In the Mid 90’s the Software development community faced a similar dilemma in terms of its approach to software delivery and the need to deliver priority driven solutions in a more efficient and timely manner. The community looked to the successful Lean techniques which had been introduced with great success to the Automotive Manufacturing industry and from this several initiatives were born using Lean principles and primarily branded under the term Agile.
At the core of this was the Agile Manifesto to Software development which has 4 key principles
Individuals and Interactions more than processes and tools
Working Software more than comprehensive documentation
Customer Collaboration more than contract negotiation
Responding to Change more than following a plan
While the secondary concerns were important the primary concerns were more critical to success as such.

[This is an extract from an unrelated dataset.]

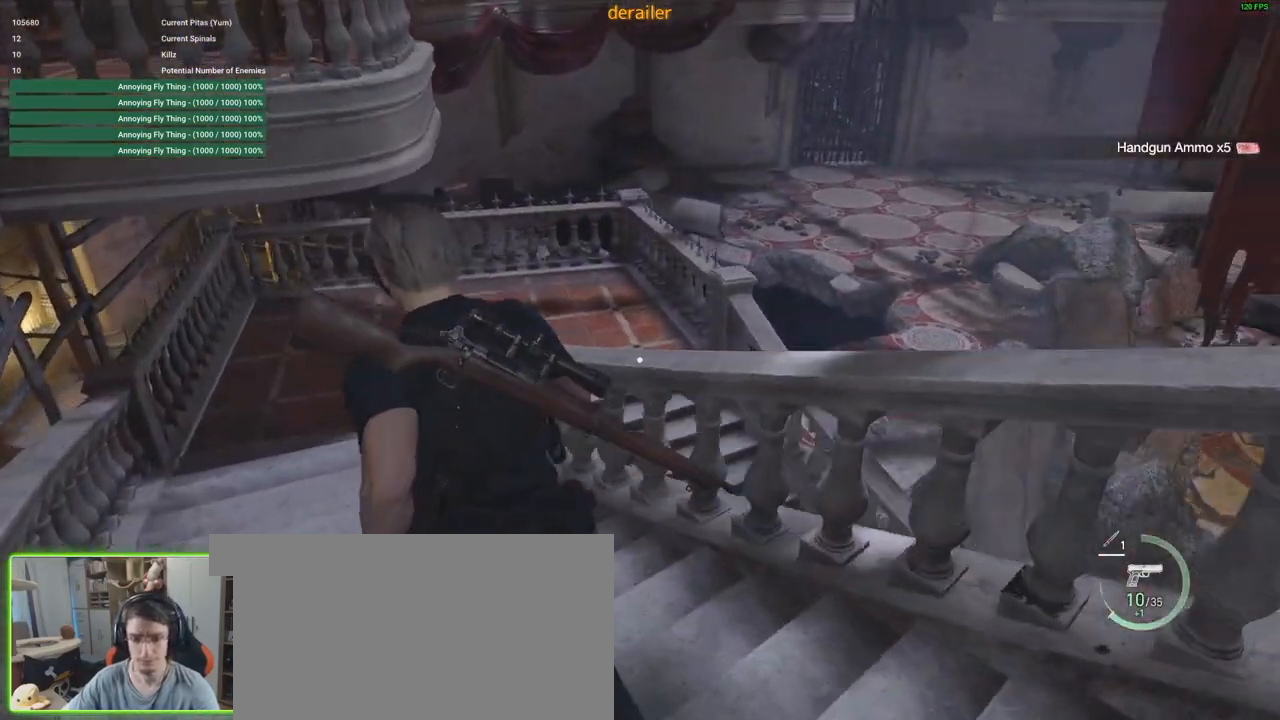
{"keys": ["a", "shift", "w"], "mouse": [], "events": []}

Individuals and interactions - Self-organisation and motivation are important, as are interactions like co-location and pair programming.

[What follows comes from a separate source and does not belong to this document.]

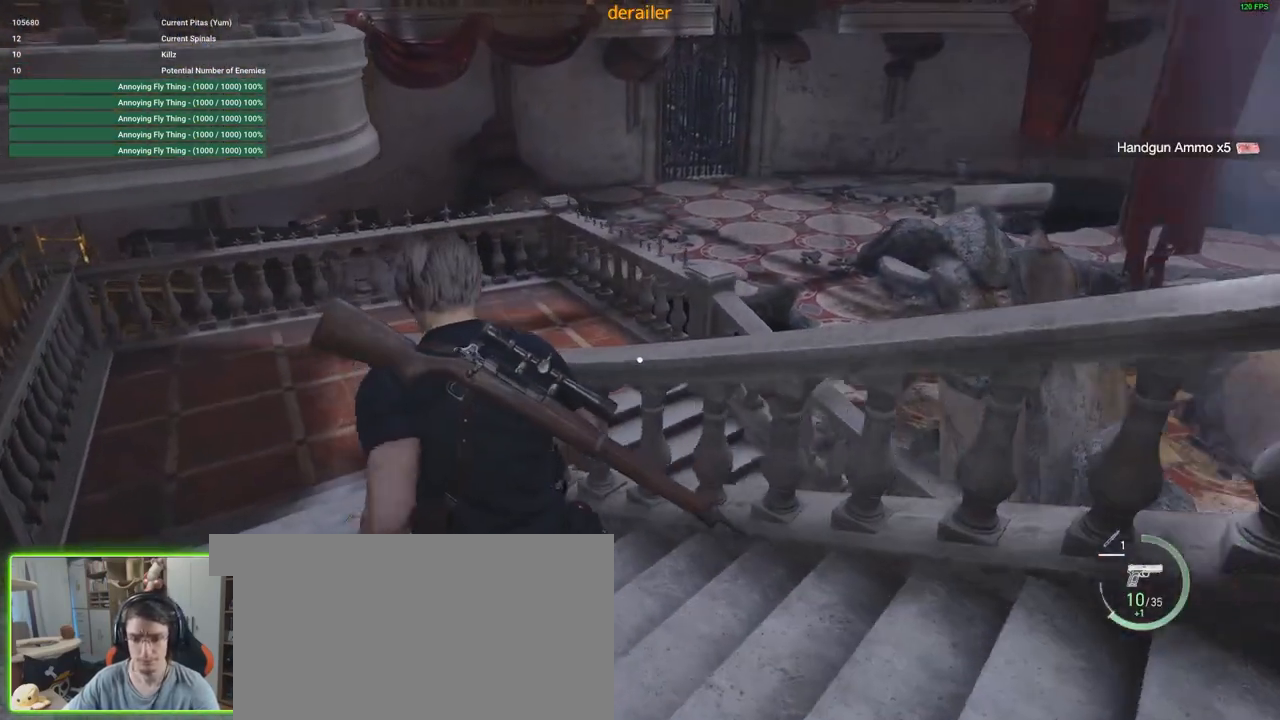
{"keys": ["a", "shift", "w"], "mouse": [], "events": []}
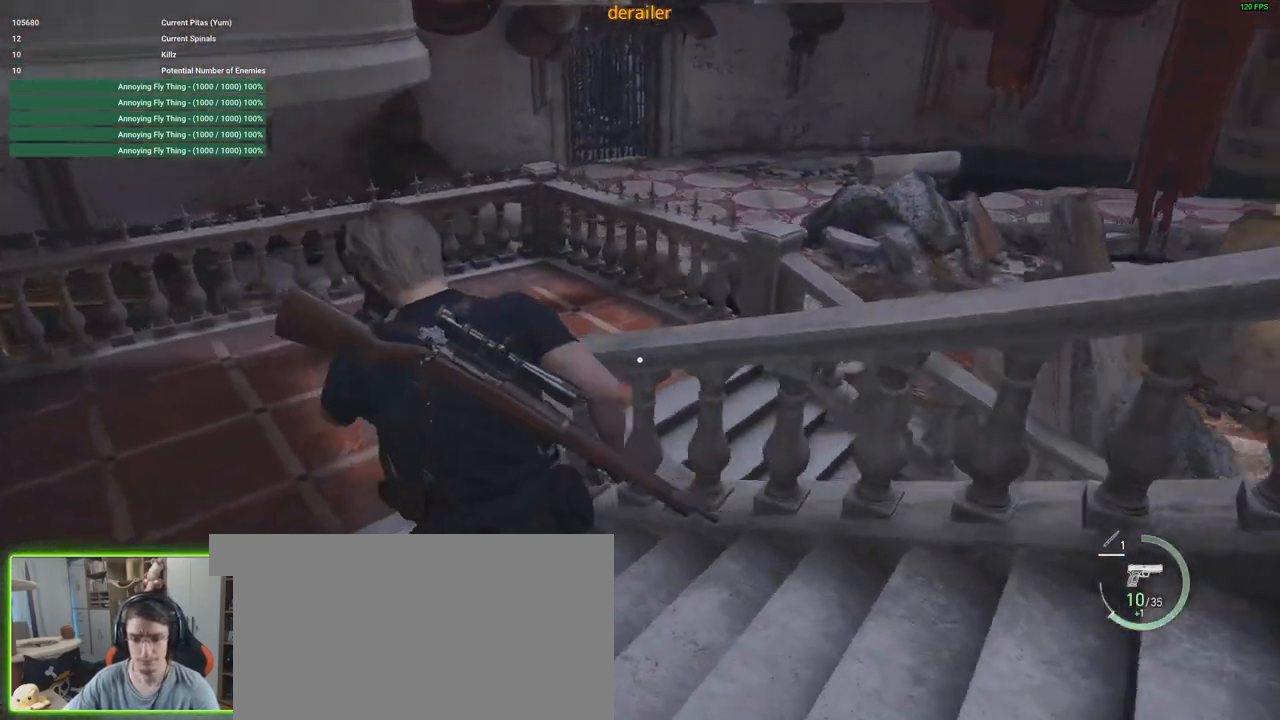
{"keys": ["a", "shift", "w"], "mouse": [], "events": []}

Working software - Working software is more useful and welcome than just presenting documents to clients in meetings.
Customer collaboration - Requirements cannot be fully collected at the beginning of the software development cycle, therefore continuous customer or stakeholder involvement is very important.
Responding to change - Agile software development methods are focused on quick responses to change and continuous development.
Using the Agile Manifesto the community were able to agree on twelve key principles when it comes to delivering successful projects.
1. Customer satisfaction by early and continuous delivery of valuable software
2. Welcome changing requirements, even in late development
3. Working software is delivered frequently (weeks rather than months)
4. Close, daily cooperation between business people and developers
5. Projects are built around motivated individuals, who should be trusted
6. Face-to-face conversation is the best form of communication (co-location)
7. Working software is the primary measure of progress
8. Sustainable development, able to maintain a constant pace
9. Continuous attention to technical excellence and good design
10. Simplicity—the art of maximizing the amount of work not done—is essential
11. Best architectures, requirements, and designs emerge from self-organizing teams
12. Regularly, the team reflects on how to become more effective, and adjusts accordingly
These principles form the core of all successful Agile projects which are no longer exclusive to the Software development community with Lean and Agile techniques becoming prolific in many different sectors as a successful agent for change.
In the Data Science community, it is recognised that there are a number of key elements to all Successful data science projects and that very few data science deliverable's remain static. The need to support real time analysis of vast quantities of data and react accordingly is now seen as a necessity to business survival in the online and IoT world that we now live and do business in. Therefore, a faster moving iterative and automated process is required to speed up the path of delivery. This in turn will support the constant need to train and improve on complex data models to meet the fast-moving requirements of the business community.
By combining the principles and techniques of Lean Agile Delivery with the recognised stages of a good Data Science project it’s possible to deliver true Lean Analytics in Data Science.